Ежедневно в полдень Хемингуэй в числе других корреспондентов спешил в бар огромного отеля «Бо-Риваж» на берегу Женевского озера, где размещались английская и итальянская делегации, и выслушивал подготовленные для печати тексты, которые зачитывал секретарь английской делегации. В них излагались тщательно отредактированные формулировки, отражавшие английскую точку зрения. После этого нужно было спешить в город, в отель «Палас», чтобы там выслушать французское и турецкое коммюнике.
«Так как каждая страна стремилась выдать свою версию того, что происходит, раньше, чем поверят версии другой страны, — объяснял впоследствии Хемингуэй, — то эти пресс-конференции в спешке следовали одна за другой, и надо было поторапливаться, чтобы поспеть на все».
Обычно он отправлял последнюю телеграмму в три часа ночи и оставлял еще одну швейцару гостиницы, где он жил, чтобы тот «отправил ее при открытии телеграфа в семь утра».

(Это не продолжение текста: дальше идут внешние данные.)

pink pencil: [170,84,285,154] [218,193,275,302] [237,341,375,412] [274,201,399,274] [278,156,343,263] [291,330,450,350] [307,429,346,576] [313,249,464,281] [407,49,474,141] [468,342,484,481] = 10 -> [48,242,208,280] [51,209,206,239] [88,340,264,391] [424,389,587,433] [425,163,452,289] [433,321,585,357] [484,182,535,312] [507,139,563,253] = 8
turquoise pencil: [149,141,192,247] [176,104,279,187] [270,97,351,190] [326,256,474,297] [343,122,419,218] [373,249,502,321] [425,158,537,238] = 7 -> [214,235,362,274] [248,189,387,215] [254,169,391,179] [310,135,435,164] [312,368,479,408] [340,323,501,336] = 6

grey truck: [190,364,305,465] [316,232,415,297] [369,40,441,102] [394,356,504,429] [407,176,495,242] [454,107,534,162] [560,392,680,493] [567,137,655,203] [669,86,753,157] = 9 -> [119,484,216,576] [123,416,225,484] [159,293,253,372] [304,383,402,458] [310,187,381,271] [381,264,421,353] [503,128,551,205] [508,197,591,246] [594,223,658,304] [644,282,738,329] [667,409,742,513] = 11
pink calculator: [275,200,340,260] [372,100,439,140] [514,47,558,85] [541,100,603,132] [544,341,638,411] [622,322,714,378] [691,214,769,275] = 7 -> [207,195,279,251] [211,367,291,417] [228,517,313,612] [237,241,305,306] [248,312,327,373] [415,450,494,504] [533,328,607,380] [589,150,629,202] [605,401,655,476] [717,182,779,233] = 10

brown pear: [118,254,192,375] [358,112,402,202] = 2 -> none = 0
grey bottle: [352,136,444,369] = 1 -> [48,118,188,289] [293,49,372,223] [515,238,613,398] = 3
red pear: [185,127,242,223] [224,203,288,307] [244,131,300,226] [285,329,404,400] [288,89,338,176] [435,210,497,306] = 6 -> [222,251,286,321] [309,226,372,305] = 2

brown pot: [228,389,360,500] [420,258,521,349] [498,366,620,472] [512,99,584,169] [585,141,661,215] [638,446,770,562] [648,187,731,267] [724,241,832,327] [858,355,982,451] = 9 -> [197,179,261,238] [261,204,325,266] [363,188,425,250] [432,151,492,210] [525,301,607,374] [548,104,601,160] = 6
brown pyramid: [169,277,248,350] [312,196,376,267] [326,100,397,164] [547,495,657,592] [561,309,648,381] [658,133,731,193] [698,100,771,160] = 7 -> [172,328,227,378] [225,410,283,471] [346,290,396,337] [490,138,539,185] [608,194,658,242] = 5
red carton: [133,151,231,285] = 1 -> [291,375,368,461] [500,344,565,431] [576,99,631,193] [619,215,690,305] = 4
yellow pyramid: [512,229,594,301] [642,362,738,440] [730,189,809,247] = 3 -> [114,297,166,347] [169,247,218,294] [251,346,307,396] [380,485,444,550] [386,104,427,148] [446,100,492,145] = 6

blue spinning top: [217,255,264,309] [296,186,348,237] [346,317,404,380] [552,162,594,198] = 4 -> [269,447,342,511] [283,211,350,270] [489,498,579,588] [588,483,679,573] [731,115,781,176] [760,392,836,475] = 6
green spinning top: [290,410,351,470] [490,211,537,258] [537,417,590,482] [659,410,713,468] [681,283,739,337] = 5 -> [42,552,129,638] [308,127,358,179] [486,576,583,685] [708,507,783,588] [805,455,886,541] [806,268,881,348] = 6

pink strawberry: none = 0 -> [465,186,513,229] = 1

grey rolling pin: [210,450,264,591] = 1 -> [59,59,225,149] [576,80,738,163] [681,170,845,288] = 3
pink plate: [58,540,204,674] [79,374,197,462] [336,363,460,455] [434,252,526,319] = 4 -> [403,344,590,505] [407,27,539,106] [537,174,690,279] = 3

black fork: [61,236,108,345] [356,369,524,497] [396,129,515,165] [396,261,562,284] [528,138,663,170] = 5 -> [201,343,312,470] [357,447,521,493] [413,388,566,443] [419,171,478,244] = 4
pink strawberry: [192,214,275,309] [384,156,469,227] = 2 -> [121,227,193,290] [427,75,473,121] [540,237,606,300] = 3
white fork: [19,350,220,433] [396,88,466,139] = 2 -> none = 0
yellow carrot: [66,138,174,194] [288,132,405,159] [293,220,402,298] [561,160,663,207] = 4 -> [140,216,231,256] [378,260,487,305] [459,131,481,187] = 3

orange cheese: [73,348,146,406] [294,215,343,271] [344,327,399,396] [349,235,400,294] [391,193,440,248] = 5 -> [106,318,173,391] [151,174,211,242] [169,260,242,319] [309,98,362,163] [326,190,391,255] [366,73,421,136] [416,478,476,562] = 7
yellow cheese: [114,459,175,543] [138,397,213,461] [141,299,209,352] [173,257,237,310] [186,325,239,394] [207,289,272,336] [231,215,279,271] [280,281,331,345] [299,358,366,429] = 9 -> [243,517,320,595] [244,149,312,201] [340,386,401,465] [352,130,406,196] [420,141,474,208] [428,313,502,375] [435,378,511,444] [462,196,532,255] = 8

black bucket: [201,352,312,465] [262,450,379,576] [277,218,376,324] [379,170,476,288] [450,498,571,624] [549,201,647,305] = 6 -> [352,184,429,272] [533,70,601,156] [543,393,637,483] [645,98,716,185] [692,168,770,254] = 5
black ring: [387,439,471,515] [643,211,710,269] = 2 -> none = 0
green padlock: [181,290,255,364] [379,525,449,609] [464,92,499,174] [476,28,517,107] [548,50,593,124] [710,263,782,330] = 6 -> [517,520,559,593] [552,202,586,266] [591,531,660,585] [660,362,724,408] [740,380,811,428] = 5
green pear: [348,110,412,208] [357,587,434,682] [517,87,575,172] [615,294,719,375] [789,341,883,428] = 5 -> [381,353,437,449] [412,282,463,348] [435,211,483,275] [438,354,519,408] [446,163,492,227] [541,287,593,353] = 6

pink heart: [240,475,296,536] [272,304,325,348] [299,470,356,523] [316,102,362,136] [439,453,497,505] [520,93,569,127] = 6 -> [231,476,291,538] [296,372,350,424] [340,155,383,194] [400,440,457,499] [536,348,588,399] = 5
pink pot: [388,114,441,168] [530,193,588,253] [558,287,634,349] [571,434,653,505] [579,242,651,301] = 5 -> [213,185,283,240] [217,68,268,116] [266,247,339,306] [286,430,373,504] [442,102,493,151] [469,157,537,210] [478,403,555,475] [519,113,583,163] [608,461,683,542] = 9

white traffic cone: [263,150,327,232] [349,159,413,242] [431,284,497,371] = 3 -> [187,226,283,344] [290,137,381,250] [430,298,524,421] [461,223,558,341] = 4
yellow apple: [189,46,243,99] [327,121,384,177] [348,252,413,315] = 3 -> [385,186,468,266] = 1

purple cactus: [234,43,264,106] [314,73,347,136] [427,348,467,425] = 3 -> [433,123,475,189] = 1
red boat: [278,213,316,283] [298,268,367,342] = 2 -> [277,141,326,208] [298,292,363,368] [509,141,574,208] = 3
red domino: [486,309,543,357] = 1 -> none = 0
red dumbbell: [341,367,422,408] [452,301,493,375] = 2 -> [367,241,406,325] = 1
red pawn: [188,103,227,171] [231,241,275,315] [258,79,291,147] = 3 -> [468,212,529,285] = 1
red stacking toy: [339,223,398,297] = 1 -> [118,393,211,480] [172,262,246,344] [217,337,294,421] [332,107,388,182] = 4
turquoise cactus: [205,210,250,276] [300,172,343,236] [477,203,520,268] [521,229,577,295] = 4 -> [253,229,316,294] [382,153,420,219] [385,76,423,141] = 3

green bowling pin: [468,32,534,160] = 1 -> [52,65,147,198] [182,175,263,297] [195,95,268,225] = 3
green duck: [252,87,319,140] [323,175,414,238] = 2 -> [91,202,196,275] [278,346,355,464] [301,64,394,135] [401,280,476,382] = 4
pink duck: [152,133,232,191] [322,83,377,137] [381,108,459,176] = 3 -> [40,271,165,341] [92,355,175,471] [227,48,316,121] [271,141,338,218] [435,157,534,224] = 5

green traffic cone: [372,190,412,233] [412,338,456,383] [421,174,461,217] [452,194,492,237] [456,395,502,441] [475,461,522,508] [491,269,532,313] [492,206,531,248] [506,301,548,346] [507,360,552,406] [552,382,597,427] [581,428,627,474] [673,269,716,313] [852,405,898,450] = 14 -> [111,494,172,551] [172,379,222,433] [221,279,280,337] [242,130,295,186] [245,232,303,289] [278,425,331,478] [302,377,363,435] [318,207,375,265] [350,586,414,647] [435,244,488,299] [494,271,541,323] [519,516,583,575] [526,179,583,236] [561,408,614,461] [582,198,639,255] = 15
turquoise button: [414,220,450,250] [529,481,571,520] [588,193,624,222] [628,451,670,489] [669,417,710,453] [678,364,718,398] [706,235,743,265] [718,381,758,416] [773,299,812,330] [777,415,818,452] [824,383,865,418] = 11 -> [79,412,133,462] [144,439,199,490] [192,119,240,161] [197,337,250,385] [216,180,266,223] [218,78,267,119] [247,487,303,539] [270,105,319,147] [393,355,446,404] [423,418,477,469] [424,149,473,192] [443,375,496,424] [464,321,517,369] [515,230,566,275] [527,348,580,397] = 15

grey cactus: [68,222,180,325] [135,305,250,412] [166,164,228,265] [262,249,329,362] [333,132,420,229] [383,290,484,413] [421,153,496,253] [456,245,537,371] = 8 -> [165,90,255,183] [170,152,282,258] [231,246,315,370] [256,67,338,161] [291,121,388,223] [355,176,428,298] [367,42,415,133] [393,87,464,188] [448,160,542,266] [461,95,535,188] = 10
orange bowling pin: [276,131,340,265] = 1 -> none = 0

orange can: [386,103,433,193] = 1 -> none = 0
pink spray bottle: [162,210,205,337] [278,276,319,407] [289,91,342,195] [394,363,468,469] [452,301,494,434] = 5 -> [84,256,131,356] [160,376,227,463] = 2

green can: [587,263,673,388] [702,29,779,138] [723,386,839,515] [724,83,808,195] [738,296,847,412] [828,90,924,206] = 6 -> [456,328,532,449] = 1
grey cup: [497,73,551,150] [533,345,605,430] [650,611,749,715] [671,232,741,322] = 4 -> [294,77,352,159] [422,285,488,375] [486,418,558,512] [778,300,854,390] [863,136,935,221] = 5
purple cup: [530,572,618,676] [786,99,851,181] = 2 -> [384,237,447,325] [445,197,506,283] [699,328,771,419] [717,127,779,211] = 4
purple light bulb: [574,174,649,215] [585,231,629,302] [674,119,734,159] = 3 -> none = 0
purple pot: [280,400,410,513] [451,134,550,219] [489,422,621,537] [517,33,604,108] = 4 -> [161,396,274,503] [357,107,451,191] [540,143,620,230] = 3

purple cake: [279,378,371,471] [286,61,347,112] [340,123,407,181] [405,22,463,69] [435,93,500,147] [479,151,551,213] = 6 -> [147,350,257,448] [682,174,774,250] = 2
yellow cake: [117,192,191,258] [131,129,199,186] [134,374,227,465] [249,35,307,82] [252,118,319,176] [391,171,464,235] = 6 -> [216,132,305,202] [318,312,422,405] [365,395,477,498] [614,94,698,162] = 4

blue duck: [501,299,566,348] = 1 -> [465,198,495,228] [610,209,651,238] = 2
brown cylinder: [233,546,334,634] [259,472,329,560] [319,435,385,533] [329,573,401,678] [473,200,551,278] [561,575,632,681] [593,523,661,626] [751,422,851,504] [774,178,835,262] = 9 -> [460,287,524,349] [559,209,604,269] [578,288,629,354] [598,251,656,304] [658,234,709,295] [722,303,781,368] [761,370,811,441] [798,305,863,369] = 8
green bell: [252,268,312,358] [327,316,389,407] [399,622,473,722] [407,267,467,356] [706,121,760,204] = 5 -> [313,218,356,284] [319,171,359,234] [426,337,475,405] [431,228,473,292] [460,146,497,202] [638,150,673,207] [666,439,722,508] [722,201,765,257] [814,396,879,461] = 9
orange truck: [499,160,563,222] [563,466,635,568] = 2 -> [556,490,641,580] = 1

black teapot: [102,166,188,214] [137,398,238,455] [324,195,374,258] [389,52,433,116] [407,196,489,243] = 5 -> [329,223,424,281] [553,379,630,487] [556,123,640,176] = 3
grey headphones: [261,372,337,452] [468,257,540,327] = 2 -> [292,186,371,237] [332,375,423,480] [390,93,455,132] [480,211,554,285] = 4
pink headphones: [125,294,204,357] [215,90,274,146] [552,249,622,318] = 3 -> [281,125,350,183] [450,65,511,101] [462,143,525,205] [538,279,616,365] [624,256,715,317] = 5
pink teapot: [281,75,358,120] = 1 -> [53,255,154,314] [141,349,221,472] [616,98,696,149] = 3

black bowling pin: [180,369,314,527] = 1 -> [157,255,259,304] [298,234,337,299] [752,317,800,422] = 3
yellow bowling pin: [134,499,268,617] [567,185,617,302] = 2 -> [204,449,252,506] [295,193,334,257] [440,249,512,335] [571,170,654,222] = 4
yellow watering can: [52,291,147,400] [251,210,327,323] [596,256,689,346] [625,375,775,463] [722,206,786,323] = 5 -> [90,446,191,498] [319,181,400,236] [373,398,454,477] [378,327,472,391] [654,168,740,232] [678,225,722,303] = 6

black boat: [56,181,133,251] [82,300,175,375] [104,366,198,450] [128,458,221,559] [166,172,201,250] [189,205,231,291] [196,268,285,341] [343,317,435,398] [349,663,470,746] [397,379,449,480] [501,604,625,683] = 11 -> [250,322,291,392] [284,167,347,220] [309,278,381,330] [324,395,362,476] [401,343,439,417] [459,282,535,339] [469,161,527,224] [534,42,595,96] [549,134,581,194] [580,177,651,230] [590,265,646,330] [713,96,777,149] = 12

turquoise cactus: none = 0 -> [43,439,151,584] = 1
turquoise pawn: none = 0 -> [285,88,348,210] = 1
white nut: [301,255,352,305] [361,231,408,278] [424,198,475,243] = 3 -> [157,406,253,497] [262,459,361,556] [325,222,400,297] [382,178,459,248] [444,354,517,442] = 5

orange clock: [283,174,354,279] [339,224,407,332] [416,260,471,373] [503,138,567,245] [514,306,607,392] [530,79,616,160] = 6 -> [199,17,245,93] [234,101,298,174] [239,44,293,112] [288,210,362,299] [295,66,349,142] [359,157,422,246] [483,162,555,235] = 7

В «Торонто стар» он за все время послал только два очерка. И тем не менее оба эти очерка свидетельствуют о том, насколько вырос этот двадцатитрехлетний журналист, как свободно разбирался он в сложнейших вопросах международной политики, как четко определились его политические симпатии и антипатии.
В то время как большинство буржуазных газет захлебывалось в антисоветском лае, Хемингуэй писал о советской делегации и ее позиции с пониманием и симпатией. Один очерк из двух, отосланных в Торонто, он посвятил Чичерину, который интересовал его и как личность, и как представитель нового государства. Хемингуэй старался объективно изложить позицию советской делегации, противопоставляя ее захватнической позиции английской дипломатии.
Еще более четко и недвусмысленно проявилась политическая позиция Хемингуэя по отношению к итальянскому фашизму и лично к Муссолини. На Лозаннской конференции Италию представлял уже новый фашистский диктатор. За полгода до конференции состоялся фашистский «поход на Рим», и перепуганный король Виктор Эммануил вручил судьбу итальянского государства в руки Муссолини. Лозанна была первым международным дебютом дуче.
Хемингуэй не пожалел сарказма на описание первой пресс-конференции Муссолини. На нее собрались все корреспонденты, бывшие в Лозанне. Они вошли в комнату, где за письменным столом сидел Муссолини. Он читал книгу.
«На лбу его пролегали знаменитые морщины. Он разыгрывал Диктатора. Сам в прошлом газетчик, он знал, до скольких читателей дойдет то, что сейчас напишут о нем вот эти люди. И он не отрывался от книги. Мысленно он уже читал строчки в двух тысячах газет, которые обслуживались этими двумястами журналистами. «Когда мы вошли, Чернорубашечный Диктатор не поднял глаз от книги, так велика была его сосредоточенность, и т. д.».
Хемингуэй на цыпочках зашел к нему за спину, чтобы разглядеть, какую это книгу он читает с таким неотрывным интересом. Это был французско-английский словарь, и держал он его вверх ногами.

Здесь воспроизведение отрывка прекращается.